In a recent report, a CDC-led research team found that less than half of U.S. hospital emergency departments had clear policies in place for treating children with behavioral problems. Getting to the bottom of any complex behavior problem can take days of patient observation, at a minimum, psychiatrists say. And many emergency services don’t have the specialists, dedicated premises, or offsite resources to do the job well.
For Jean, diagnosing his son was complicated. He has since developed irritable bowel syndrome. “He lost weight and started smoking weed due to boredom,” Jean said. “It’s all due to anxiety.”
The Nationwide Children’s Hospital in Columbus, Ohio has a decent-sized emergency department for a pediatric hospital, accommodating 62 children or teens. But long before the arrival of the coronavirus, the department was struggling to manage an increasing number of patients with behavioral problems.
“It was a huge problem before the pandemic,” said Dr. David Axelson, chief of psychiatry and behavioral health at the hospital. “We are seeing an increase in emergency room visits for mental health issues in children, particularly for suicidal thoughts and self-harm. Our emergency department was overwhelmed, having had to take children to the medical unit while waiting for psychiatric beds.

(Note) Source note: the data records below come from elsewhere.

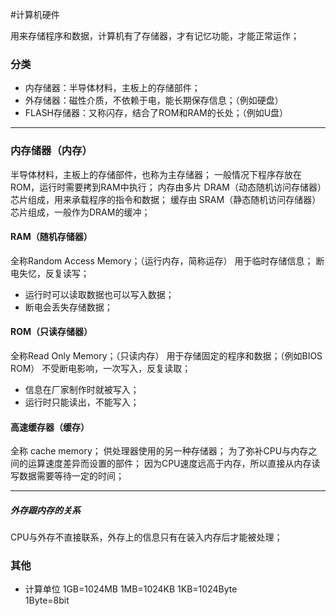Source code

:#计算机硬件

用来存储程序和数据，计算机有了存储器，才有记忆功能，才能正常运作；

### 分类
-   内存储器：半导体材料，主板上的存储部件；
-   外存储器：磁性介质，不依赖于电，能长期保存信息；（例如硬盘）
-   FLASH存储器：又称闪存，结合了ROM和RAM的长处；（例如U盘）

---

### 内存储器（内存）

半导体材料，主板上的存储部件，也称为主存储器；
一般情况下程序存放在ROM，运行时需要拷到RAM中执行；
内存由多片 DRAM（动态随机访问存储器）芯片组成，用来承载程序的指令和数据；
缓存由 SRAM（静态随机访问存储器）芯片组成，一般作为DRAM的缓冲；

#### RAM（随机存储器）
全称Random Access Memory；（运行内存，简称运存）
用于临时存储信息；
断电失忆，反复读写；
-   运行时可以读取数据也可以写入数据；
-   断电会丢失存储数据；

#### ROM（只读存储器）
全称Read Only Memory；（只读内存）
用于存储固定的程序和数据；（例如BIOS ROM）
不受断电影响，一次写入，反复读取；
-   信息在厂家制作时就被写入；
-   运行时只能读出，不能写入；


#### 高速缓存器（缓存）

全称 cache memory；
供处理器使用的另一种存储器；
为了弥补CPU与内存之间的运算速度差异而设置的部件；
因为CPU速度远高于内存，所以直接从内存读写数据需要等待一定的时间；

---
##### 外存跟内存的关系
CPU与外存不直接联系，外存上的信息只有在装入内存后才能被处理；

### 其他
- 计算单位
    1GB=1024MB
    1MB=1024KB
    1KB=1024Byte    
    1Byte=8bit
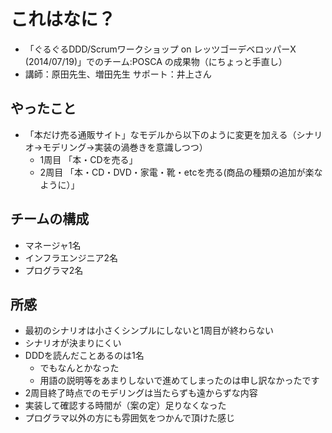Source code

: # これはなに？
* 「ぐるぐるDDD/Scrumワークショップ on レッツゴーデベロッパーX (2014/07/19)」でのチーム:POSCA の成果物（にちょっと手直し）
* 講師：原田先生、増田先生 サポート：井上さん

## やったこと
* 「本だけ売る通販サイト」なモデルから以下のように変更を加える（シナリオ→モデリング→実装の渦巻きを意識しつつ）
  * 1周目 「本・CDを売る」
  * 2周目 「本・CD・DVD・家電・靴・etcを売る(商品の種類の追加が楽なように）」

## チームの構成
* マネージャ1名
* インフラエンジニア2名
* プログラマ2名

## 所感
* 最初のシナリオは小さくシンプルにしないと1周目が終わらない
* シナリオが決まりにくい
* DDDを読んだことあるのは1名
  * でもなんとかなった
  * 用語の説明等をあまりしないで進めてしまったのは申し訳なかったです
* 2周目終了時点でのモデリングは当たらずも遠からずな内容
* 実装して確認する時間が（案の定）足りなくなった
* プログラマ以外の方にも雰囲気をつかんで頂けた感じ
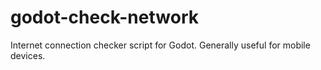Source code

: # godot-check-network
Internet connection checker script for Godot. Generally useful for mobile devices.
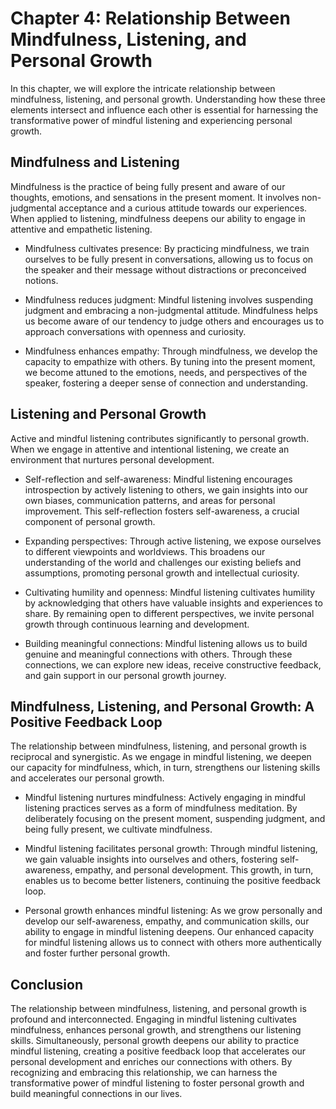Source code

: Chapter 4: Relationship Between Mindfulness, Listening, and Personal Growth
===========================================================================

In this chapter, we will explore the intricate relationship between mindfulness, listening, and personal growth. Understanding how these three elements intersect and influence each other is essential for harnessing the transformative power of mindful listening and experiencing personal growth.

**Mindfulness and Listening**
-----------------------------

Mindfulness is the practice of being fully present and aware of our thoughts, emotions, and sensations in the present moment. It involves non-judgmental acceptance and a curious attitude towards our experiences. When applied to listening, mindfulness deepens our ability to engage in attentive and empathetic listening.

* Mindfulness cultivates presence: By practicing mindfulness, we train ourselves to be fully present in conversations, allowing us to focus on the speaker and their message without distractions or preconceived notions.

* Mindfulness reduces judgment: Mindful listening involves suspending judgment and embracing a non-judgmental attitude. Mindfulness helps us become aware of our tendency to judge others and encourages us to approach conversations with openness and curiosity.

* Mindfulness enhances empathy: Through mindfulness, we develop the capacity to empathize with others. By tuning into the present moment, we become attuned to the emotions, needs, and perspectives of the speaker, fostering a deeper sense of connection and understanding.

**Listening and Personal Growth**
---------------------------------

Active and mindful listening contributes significantly to personal growth. When we engage in attentive and intentional listening, we create an environment that nurtures personal development.

* Self-reflection and self-awareness: Mindful listening encourages introspection by actively listening to others, we gain insights into our own biases, communication patterns, and areas for personal improvement. This self-reflection fosters self-awareness, a crucial component of personal growth.

* Expanding perspectives: Through active listening, we expose ourselves to different viewpoints and worldviews. This broadens our understanding of the world and challenges our existing beliefs and assumptions, promoting personal growth and intellectual curiosity.

* Cultivating humility and openness: Mindful listening cultivates humility by acknowledging that others have valuable insights and experiences to share. By remaining open to different perspectives, we invite personal growth through continuous learning and development.

* Building meaningful connections: Mindful listening allows us to build genuine and meaningful connections with others. Through these connections, we can explore new ideas, receive constructive feedback, and gain support in our personal growth journey.

**Mindfulness, Listening, and Personal Growth: A Positive Feedback Loop**
-------------------------------------------------------------------------

The relationship between mindfulness, listening, and personal growth is reciprocal and synergistic. As we engage in mindful listening, we deepen our capacity for mindfulness, which, in turn, strengthens our listening skills and accelerates our personal growth.

* Mindful listening nurtures mindfulness: Actively engaging in mindful listening practices serves as a form of mindfulness meditation. By deliberately focusing on the present moment, suspending judgment, and being fully present, we cultivate mindfulness.

* Mindful listening facilitates personal growth: Through mindful listening, we gain valuable insights into ourselves and others, fostering self-awareness, empathy, and personal development. This growth, in turn, enables us to become better listeners, continuing the positive feedback loop.

* Personal growth enhances mindful listening: As we grow personally and develop our self-awareness, empathy, and communication skills, our ability to engage in mindful listening deepens. Our enhanced capacity for mindful listening allows us to connect with others more authentically and foster further personal growth.

**Conclusion**
--------------

The relationship between mindfulness, listening, and personal growth is profound and interconnected. Engaging in mindful listening cultivates mindfulness, enhances personal growth, and strengthens our listening skills. Simultaneously, personal growth deepens our ability to practice mindful listening, creating a positive feedback loop that accelerates our personal development and enriches our connections with others. By recognizing and embracing this relationship, we can harness the transformative power of mindful listening to foster personal growth and build meaningful connections in our lives.
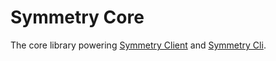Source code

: # Symmetry Core

The core library powering [Symmetry Client](https://github.com/twinnydotdev/symmetry) and [Symmetry Cli](https://github.com/twinnydotdev/symmetry-cli).
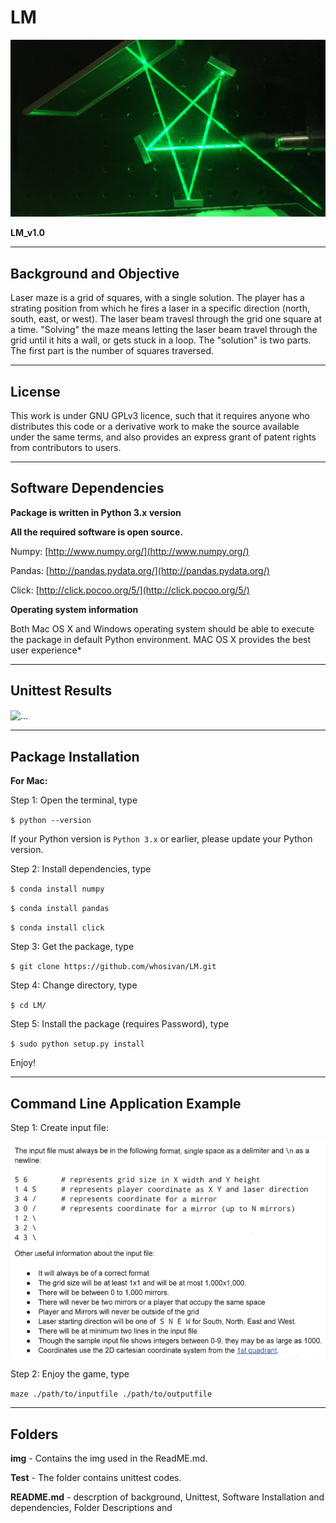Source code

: # LM

![alt text](https://github.com/whosivan/LM/blob/master/img/laser_maze.jpg?raw=true "Laser Maze")</p>
**LM_v1.0**

------------------------
Background and Objective
------------------------
Laser maze is a grid of squares, with a single solution. The player has a strating position from which he fires a laser in a specific direction (north, south, east, or west). The laser beam travesl through the grid one square at a time. "Solving" the maze means letting the laser beam travel through the grid until it hits a wall, or gets stuck in a loop. The "solution" is two parts. The first part is the number of squares traversed.

---------
License
---------
This work is under GNU GPLv3 licence, such that it requires anyone who distributes this code or a derivative work to make the source available under the same terms, and also provides an express grant of patent rights from contributors to users.

-----------------------
Software Dependencies
-----------------------
**Package is written in Python 3.x version**</p>
**All the required software is open source.**

Numpy:  [http://www.numpy.org/](http://www.numpy.org/)</p>
Pandas:  [http://pandas.pydata.org/](http://pandas.pydata.org/)</p>
Click:  [http://click.pocoo.org/5/](http://click.pocoo.org/5/)</p>

**Operating system information**

Both Mac OS X and Windows operating system should be able to execute the package in default Python environment.
MAC OS X provides the best user experience*

----------------------
Unittest Results
----------------------
<img align="center" src="https://github.com/danielfather7/EASE-Project/blob/master/Project_Goal/figs/unittest_result.png" alt="...">

----------------------
Package Installation
----------------------
**For Mac:**</p>
Step 1: Open the terminal, type </p>
    `$ python --version`</p>
If your Python version is `Python 3.x` or earlier, please update your Python version.</p>
Step 2: Install dependencies, type</p>
    `$ conda install numpy`</p>
    `$ conda install pandas`</p>
    `$ conda install click`</p>
Step 3: Get the package, type</p>
    `$ git clone https://github.com/whosivan/LM.git`</p>
Step 4: Change directory, type</p>
    `$ cd LM/`</p>
Step 5: Install the package (requires Password), type</p>
    `$ sudo python setup.py install`</p>
Enjoy!

-------------
Command Line Application Example
------------
Step 1: Create input file: </p>
![alt text](https://github.com/whosivan/LM/blob/master/img/inputfileformat.png "inputfile")</p>
Step 2: Enjoy the game, type </p>
        `maze ./path/to/inputfile ./path/to/outputfile`</p>

---------
Folders
---------
**img** - Contains the img used in the ReadME.md.

**Test** - The folder contains unittest codes.

**README.md** - descrption of background, Unittest, Software Installation and dependencies, Folder Descriptions and 
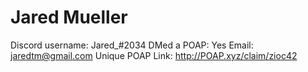 # Jared Mueller

Discord username: Jared_#2034
DMed a POAP: Yes
Email: jaredtm@gmail.com
Unique POAP Link: 
http://POAP.xyz/claim/zioc42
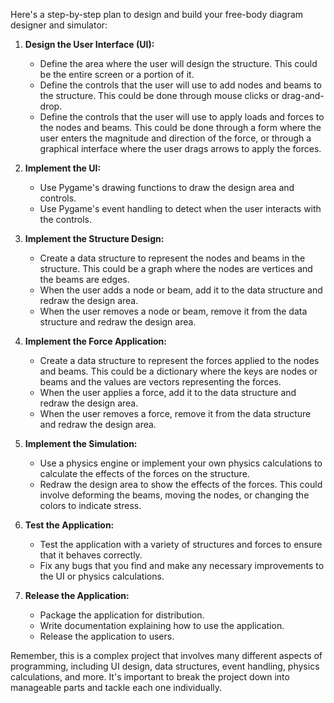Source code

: Here's a step-by-step plan to design and build your free-body diagram designer and simulator:

1. **Design the User Interface (UI):**
   - Define the area where the user will design the structure. This could be the entire screen or a portion of it.
   - Define the controls that the user will use to add nodes and beams to the structure. This could be done through mouse clicks or drag-and-drop.
   - Define the controls that the user will use to apply loads and forces to the nodes and beams. This could be done through a form where the user enters the magnitude and direction of the force, or through a graphical interface where the user drags arrows to apply the forces.

2. **Implement the UI:**
   - Use Pygame's drawing functions to draw the design area and controls.
   - Use Pygame's event handling to detect when the user interacts with the controls.

3. **Implement the Structure Design:**
   - Create a data structure to represent the nodes and beams in the structure. This could be a graph where the nodes are vertices and the beams are edges.
   - When the user adds a node or beam, add it to the data structure and redraw the design area.
   - When the user removes a node or beam, remove it from the data structure and redraw the design area.

4. **Implement the Force Application:**
   - Create a data structure to represent the forces applied to the nodes and beams. This could be a dictionary where the keys are nodes or beams and the values are vectors representing the forces.
   - When the user applies a force, add it to the data structure and redraw the design area.
   - When the user removes a force, remove it from the data structure and redraw the design area.

5. **Implement the Simulation:**
   - Use a physics engine or implement your own physics calculations to calculate the effects of the forces on the structure.
   - Redraw the design area to show the effects of the forces. This could involve deforming the beams, moving the nodes, or changing the colors to indicate stress.

6. **Test the Application:**
   - Test the application with a variety of structures and forces to ensure that it behaves correctly.
   - Fix any bugs that you find and make any necessary improvements to the UI or physics calculations.

7. **Release the Application:**
   - Package the application for distribution.
   - Write documentation explaining how to use the application.
   - Release the application to users.

Remember, this is a complex project that involves many different aspects of programming, including UI design, data structures, event handling, physics calculations, and more. It's important to break the project down into manageable parts and tackle each one individually.
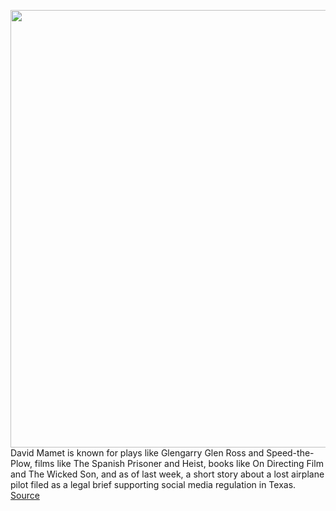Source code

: <img src='https://cdn.vox-cdn.com/thumbor/ADRcvvlYWyz4wP4mIYP8_gbQIfI=/0x0:5760x3840/1200x800/filters:focal(3039x629:3959x1549)/cdn.vox-cdn.com/uploads/chorus_image/image/70625379/615382646.0.jpg' width='700px' /><br/>
David Mamet is known for plays like Glengarry Glen Ross and Speed-the-Plow, films like The Spanish Prisoner and Heist, books like On Directing Film and The Wicked Son, and as of last week, a short story about a lost airplane pilot filed as a legal brief supporting social media regulation in Texas.
<a href='https://www.theverge.com/2022/3/15/22979026/david-mamet-amicus-brief-texas-hb20-social-media-regulation-texas'> Source <a/>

Last March, to deal with overcrowding, Nationwide Children’s opened a new pavilion, a nine-story facility with 54 beds dedicated to observation and longer-term stays for people with mental disorders. This eased the pressure on the hospital’s regular emergency department and greatly improved care, Dr Axelson said.
In this pandemic year, with the number of admissions for mental health issues up about 15% from previous years, it’s hard to imagine what it would have been like without the additional and dedicated Behavioral Clinic, Dr Axelson said.
Other out-of-state hospitals often call, hoping to place a patient in crisis, but there just isn’t enough space. “We have to say no,” Dr Axelson said.